**Vorliegender Text**:
********************
Grafik zu Aktivitäten, eine gerade Linie: Wie die meisten Aktivitäten aufgebaut sind, eine gezackte Linie: Was man glaubt, wie wir Menschen Aktivitäten gerne hätten, Labyrinth: Was für Aktivitäten der Mensch wirklich wertschätzt

Gamification keine Lösung für Standardisierung, Grafik: Roman Rackwitz

GAMIFICATION KEINE LÖSUNG FÜRS FLIESSBAND

In welchem Umfeld auch immer man Gamification einsetzt: laut Rackwitz ist wichtig zu bedenken, dass gerade „…dort, wo es nur um repetitiv monotone Aufgaben geht – also im schlimmsten Fall der klassische Fließbandeinsatz – dort brauchst du Gamification nicht. Dort brauchst du eine extrinsische Motivation. Das ist forschungstechnisch seit Jahrzehnten erwiesen.“

Dennoch sind Punkte- und Prämiensysteme die bei den Unternehmen beliebtesten und am häufigsten angewendeten Gamification-Elemente. Darin sieht Rackwitz auch das Problem für die Methode Gamification auf dem Markt: „Wir wandeln uns ganz klar zur Innovations-Dienstleistungsgesellschaft und sind immer abhängiger von der individuellen kognitiven Leistung des Einzelnen. Gleichzeitig behalten wir aber die alten Strukturen, zum Beispiel extrinsische Motivationen, komplett bei, weil sie während der Industrialisierung so erfolgreich waren: Stichwort Fließbandarbeit. Hier entsteht also gerade eine Riesendiskrepanz.“

 GAMIFICATION ÜBER KURZ ODER LANG?
********************
**Datenübersicht**:

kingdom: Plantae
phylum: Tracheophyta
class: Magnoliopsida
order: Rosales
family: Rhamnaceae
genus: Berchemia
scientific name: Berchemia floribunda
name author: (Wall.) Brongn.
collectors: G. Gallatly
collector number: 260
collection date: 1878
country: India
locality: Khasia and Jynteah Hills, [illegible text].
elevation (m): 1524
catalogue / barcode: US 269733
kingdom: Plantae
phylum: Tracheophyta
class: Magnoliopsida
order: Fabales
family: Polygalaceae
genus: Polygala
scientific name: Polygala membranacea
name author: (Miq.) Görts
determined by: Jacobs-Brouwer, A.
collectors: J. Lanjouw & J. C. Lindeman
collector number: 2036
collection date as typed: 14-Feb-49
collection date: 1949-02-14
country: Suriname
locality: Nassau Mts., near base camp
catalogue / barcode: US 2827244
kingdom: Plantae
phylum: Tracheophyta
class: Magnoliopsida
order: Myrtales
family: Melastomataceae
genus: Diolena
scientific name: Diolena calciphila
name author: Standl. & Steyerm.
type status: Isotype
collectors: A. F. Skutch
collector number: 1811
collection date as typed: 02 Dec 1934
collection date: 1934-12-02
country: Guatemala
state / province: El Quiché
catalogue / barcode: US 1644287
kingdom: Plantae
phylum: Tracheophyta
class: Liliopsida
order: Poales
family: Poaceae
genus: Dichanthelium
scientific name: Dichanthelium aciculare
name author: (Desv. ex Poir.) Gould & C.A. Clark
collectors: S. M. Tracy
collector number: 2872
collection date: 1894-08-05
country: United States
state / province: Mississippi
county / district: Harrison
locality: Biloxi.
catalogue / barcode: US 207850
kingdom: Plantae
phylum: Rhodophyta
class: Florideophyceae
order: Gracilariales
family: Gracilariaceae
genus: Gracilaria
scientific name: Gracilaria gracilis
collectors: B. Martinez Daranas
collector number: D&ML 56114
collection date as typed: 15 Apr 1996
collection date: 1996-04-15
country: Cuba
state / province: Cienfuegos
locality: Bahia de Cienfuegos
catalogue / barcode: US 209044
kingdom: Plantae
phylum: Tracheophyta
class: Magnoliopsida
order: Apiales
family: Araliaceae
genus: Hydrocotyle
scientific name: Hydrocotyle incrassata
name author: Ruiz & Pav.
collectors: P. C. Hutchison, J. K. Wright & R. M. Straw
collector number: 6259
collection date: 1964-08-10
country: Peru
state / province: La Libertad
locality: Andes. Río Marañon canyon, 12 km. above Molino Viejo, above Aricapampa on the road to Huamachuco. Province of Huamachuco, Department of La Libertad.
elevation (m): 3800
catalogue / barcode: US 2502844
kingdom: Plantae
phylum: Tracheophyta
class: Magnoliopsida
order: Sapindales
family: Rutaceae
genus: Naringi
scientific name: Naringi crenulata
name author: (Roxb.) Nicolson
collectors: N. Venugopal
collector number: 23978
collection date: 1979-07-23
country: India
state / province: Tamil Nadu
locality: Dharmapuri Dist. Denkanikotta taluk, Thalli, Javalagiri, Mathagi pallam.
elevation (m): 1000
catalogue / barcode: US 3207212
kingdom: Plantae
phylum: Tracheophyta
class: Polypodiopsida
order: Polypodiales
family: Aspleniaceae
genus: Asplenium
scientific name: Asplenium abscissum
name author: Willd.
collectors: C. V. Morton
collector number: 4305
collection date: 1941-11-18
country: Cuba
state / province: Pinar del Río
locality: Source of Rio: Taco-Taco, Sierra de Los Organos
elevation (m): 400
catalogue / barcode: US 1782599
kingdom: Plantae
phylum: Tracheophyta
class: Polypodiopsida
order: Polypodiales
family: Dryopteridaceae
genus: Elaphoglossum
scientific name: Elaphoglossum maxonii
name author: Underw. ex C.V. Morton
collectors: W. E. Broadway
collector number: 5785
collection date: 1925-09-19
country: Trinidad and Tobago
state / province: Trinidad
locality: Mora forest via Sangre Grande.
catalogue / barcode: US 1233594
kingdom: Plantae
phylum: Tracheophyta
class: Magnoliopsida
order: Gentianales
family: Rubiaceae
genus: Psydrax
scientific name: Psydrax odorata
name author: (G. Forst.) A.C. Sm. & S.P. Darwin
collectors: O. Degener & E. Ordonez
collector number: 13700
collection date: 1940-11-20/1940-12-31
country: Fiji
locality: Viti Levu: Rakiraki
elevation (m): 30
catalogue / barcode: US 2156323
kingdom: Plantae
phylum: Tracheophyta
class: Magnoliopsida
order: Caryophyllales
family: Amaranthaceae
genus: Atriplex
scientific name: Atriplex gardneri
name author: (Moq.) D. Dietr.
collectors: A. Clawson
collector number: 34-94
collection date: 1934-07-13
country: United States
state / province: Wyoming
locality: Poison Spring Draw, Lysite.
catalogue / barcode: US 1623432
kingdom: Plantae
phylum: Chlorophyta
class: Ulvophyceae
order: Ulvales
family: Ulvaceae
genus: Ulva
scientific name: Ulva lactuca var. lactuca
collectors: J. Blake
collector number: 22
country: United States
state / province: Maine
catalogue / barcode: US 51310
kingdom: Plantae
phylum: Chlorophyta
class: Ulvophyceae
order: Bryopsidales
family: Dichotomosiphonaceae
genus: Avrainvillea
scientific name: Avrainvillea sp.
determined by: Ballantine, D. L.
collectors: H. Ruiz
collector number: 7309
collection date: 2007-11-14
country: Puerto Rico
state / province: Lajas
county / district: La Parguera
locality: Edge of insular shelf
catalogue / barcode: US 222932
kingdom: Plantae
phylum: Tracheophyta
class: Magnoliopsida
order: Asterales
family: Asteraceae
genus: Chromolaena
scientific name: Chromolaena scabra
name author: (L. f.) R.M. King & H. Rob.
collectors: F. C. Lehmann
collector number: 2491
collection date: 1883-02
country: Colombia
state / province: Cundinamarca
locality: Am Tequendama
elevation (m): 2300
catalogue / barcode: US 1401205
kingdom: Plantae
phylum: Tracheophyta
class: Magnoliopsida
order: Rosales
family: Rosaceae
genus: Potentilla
********************
**Arbeitsaufträge**:
A. Welche Gamification-Elemente sind laut dem Text über Gamification bei Unternehmen am beliebtesten und werden am häufigsten angewendet?
B. Gib aus dem Text über Gamification den Abschnitt wortgetreu wieder, beginnend mit „Dennoch sind Punkte- und“ und fortlaufend bis einschließlich „KURZ ODER LANG?“.

**Lösungen**:
A. Punkte- und Prämiensysteme.

B.
Dennoch sind Punkte- und Prämiensysteme die bei den Unternehmen beliebtesten und am häufigsten angewendeten Gamification-Elemente. Darin sieht Rackwitz auch das Problem für die Methode Gamification auf dem Markt: „Wir wandeln uns ganz klar zur Innovations-Dienstleistungsgesellschaft und sind immer abhängiger von der individuellen kognitiven Leistung des Einzelnen. Gleichzeitig behalten wir aber die alten Strukturen, zum Beispiel extrinsische Motivationen, komplett bei, weil sie während der Industrialisierung so erfolgreich waren: Stichwort Fließbandarbeit. Hier entsteht also gerade eine Riesendiskrepanz.“

 GAMIFICATION ÜBER KURZ ODER LANG?